190 – Kustermann (Alcon): “Garantire ai pazienti un’elevata qualità di visione con il minor livello di compromessi possibile”

Daniela Kustermann

Lente per persone con presbiopia

Una soluzione innovativa per le persone con presbiopia; una nuova lente utilizzabile su un numero più ampio di persone grazie alla ridotta percentuale di disturbi visivi correlati. A metterla a punto è Alcon Italia. Ne abbiamo parlato con Daniela Kustermann Product Manager responsabile del portfolio Advanced Technology nella divisione Surgical di Alcon Italia.

Qual è l’impegno della sua azienda in questa area terapeutica?
Alcon, leader mondiale nel settore oftalmico da più di 70 anni, negli ultimi anni si è impegnata  soprattutto nella ricerca di soluzioni per la correzione della presbiopia contestualmente all’intervento di cataratta. In Italia sono circa 28 milioni le persone che necessitano di correggere questo difetto refrattivo (https://www.sedesoi.com/vademecum-presbiopia/), ma le lenti intraoculari oggi disponibili, pur consentendo di mettere a fuoco gli oggetti a tutte le distanze, sono spesso associate a disturbi visivi in particolare nelle ore notturne, che le rendono una soluzione non per tutti accessibile.
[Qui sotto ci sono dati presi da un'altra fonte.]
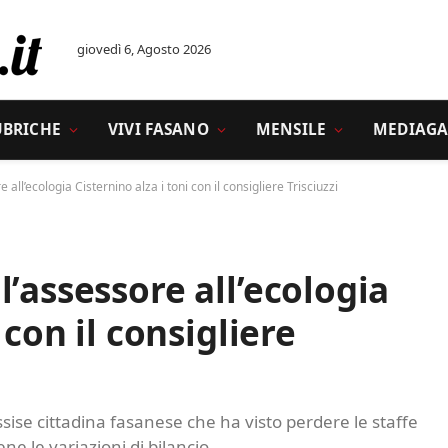
giovedì 6, Agosto 2026
UBRICHE
VIVI FASANO
MENSILE
MEDIAGA
all’ecologia Cisternino alza i toni con il consigliere Trisciuzzi
’assessore all’ecologia
 con il consigliere
assise cittadina fasanese che ha visto perdere le staffe
ne le variazioni di bilancio.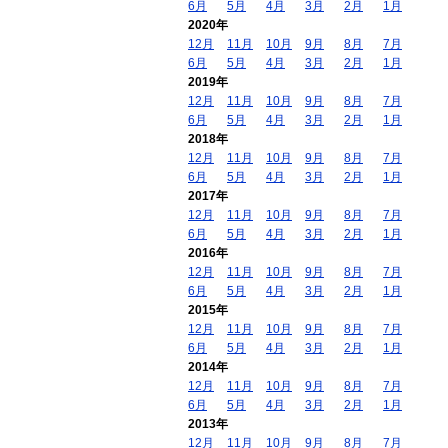
6月
5月
4月
3月
2月
1月
2020年
12月
11月
10月
9月
8月
7月
6月
5月
4月
3月
2月
1月
2019年
12月
11月
10月
9月
8月
7月
6月
5月
4月
3月
2月
1月
2018年
12月
11月
10月
9月
8月
7月
6月
5月
4月
3月
2月
1月
2017年
12月
11月
10月
9月
8月
7月
6月
5月
4月
3月
2月
1月
2016年
12月
11月
10月
9月
8月
7月
6月
5月
4月
3月
2月
1月
2015年
12月
11月
10月
9月
8月
7月
6月
5月
4月
3月
2月
1月
2014年
12月
11月
10月
9月
8月
7月
6月
5月
4月
3月
2月
1月
2013年
12月
11月
10月
9月
8月
7月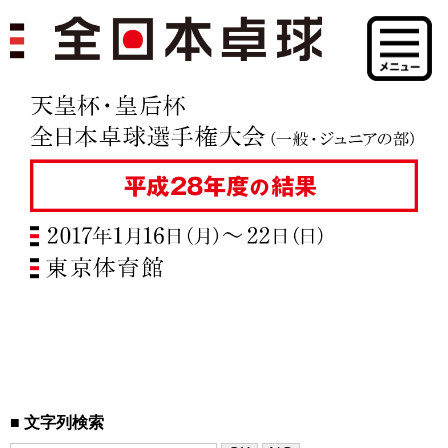
文字列検索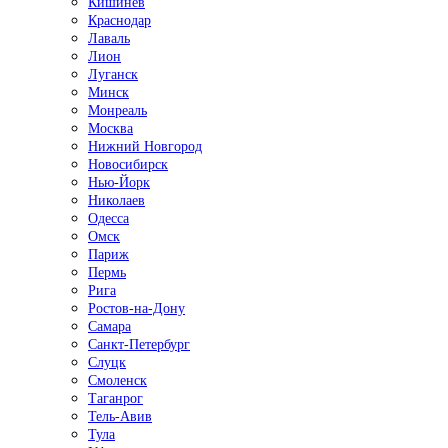
Кишинёв
Краснодар
Лаваль
Лион
Луганск
Минск
Монреаль
Москва
Нижний Новгород
Новосибирск
Нью-Йорк
Николаев
Одесса
Омск
Париж
Пермь
Рига
Ростов-на-Дону
Самара
Санкт-Петербург
Слуцк
Смоленск
Таганрог
Тель-Авив
Тула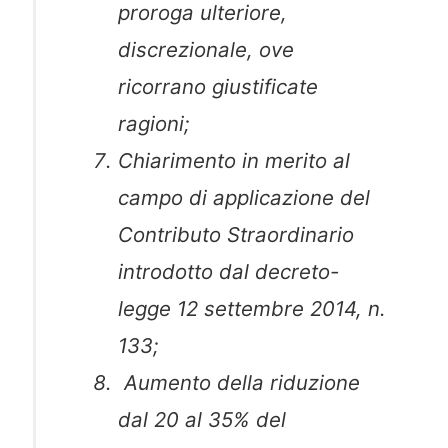
proroga ulteriore,
discrezionale, ove
ricorrano giustificate
ragioni;
Chiarimento in merito al
campo di applicazione del
Contributo Straordinario
introdotto dal decreto-
legge 12 settembre 2014, n.
133;
Aumento della riduzione
dal 20 al 35% del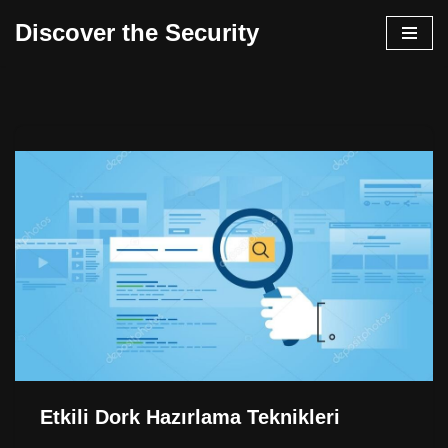
Discover the Security
İçeriğe
geç
Etkili Dork Hazırlama Teknikleri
L’impegno di Alcon è dunque quello di poter soddisfare i bisogni di un numero sempre più ampio di pazienti garantendo loro, grazie alla tecnologia di questa nuova lente intraoculare, un’elevata qualità di visione con il minor livello di compromessi possibile.

A chi si rivolge il vostro prodotto?
La presbiopia è un disturbo che porta alla naturale perdita della capacità di accomodare del cristallino, con conseguente difficoltà di messa a fuoco e visione degli oggetti vicini. È un difetto refrattivo molto comune che fa parte del normale processo di invecchiamento e che può insorgere a partire dai 45 anni. Per le persone affette da questo difetto refrattivo, l’aumento dell’aspettativa di vita ed uno stile di vita più dinamico hanno reso sempre più necessario il raggiungimento di una visione ottimale, soprattutto a distanza intermedia, per lo svolgimento delle attività quotidiane. La nuova lente nasce dunque per rispondere alle esigenze di questa fascia di popolazione, fornendo una visione ottimale senza i compromessi generalmente associati alle soluzioni attualmente sul mercato.

Perché ritiene sia innovativo?
Questa lente rappresenta un grande passo in avanti nella correzione della presbiopia contestualmente all’intervento di cataratta. È di ultima generazione e si basa su una nuova tecnologia ottica che garantisce una performance visiva ottimale creando un campo di visione esteso e continuo da lontano fino ad un vicino funzionale, utilizzando il 100% della luce disponibile. Inoltre, riduce al minimo i disturbi visivi quali aloni e bagliori rappresentando un grande vantaggio per la qualità della vita dei pazienti che possono finalmente svolgere attività quotidiane senza particolari disagi. Con questa nuova lente, Alcon completa il suo portafoglio di lenti intraoculari per la correzione dei difetti refrattivi, quali presbiopia ed astigmatismo, garantendo al paziente la soluzione più adatta ad ogni sua esigenza.

Che risultati avete o volete raggiungere?
Oggi solamente al 2% dei pazienti che si sottopone all’intervento di cataratta viene impiantata una lente per la correzione della presbiopia. Una così bassa percentuale è dovuta soprattutto al fatto che le lenti oggi in commercio non sono adatte per tutti i pazienti. A causa della bassa tolleranza ai disturbi visivi e, a volte, alla presenza di un quadro clinico già parzialmente compromesso, è necessaria da parte del chirurgo un’accurata selezione iniziale del paziente. L’obiettivo di Alcon e della nuova lente è dunque quello di estendere questa opportunità a quanti più pazienti possibili fornendo ad una popolazione sempre più ampia la possibilità di ottenere il miglior target refrattivo, il minimo livello di compromessi ed un netto miglioramento della qualità di vita.

Quali ritiene siano gli unmet needs di questa area terapeutica?
Ad oggi tutte le soluzioni disponibili per la correzione della presbiopia spingono il chirurgo a scendere a compromessi, in termini di qualità della visione e disturbi visivi, limitando questa opportunità ad una ristretto numero di pazienti. La nostra nuova lente è la risposta ai bisogni ad oggi non ancora soddisfatti di chirurghi e pazienti per una visione senza compromessi.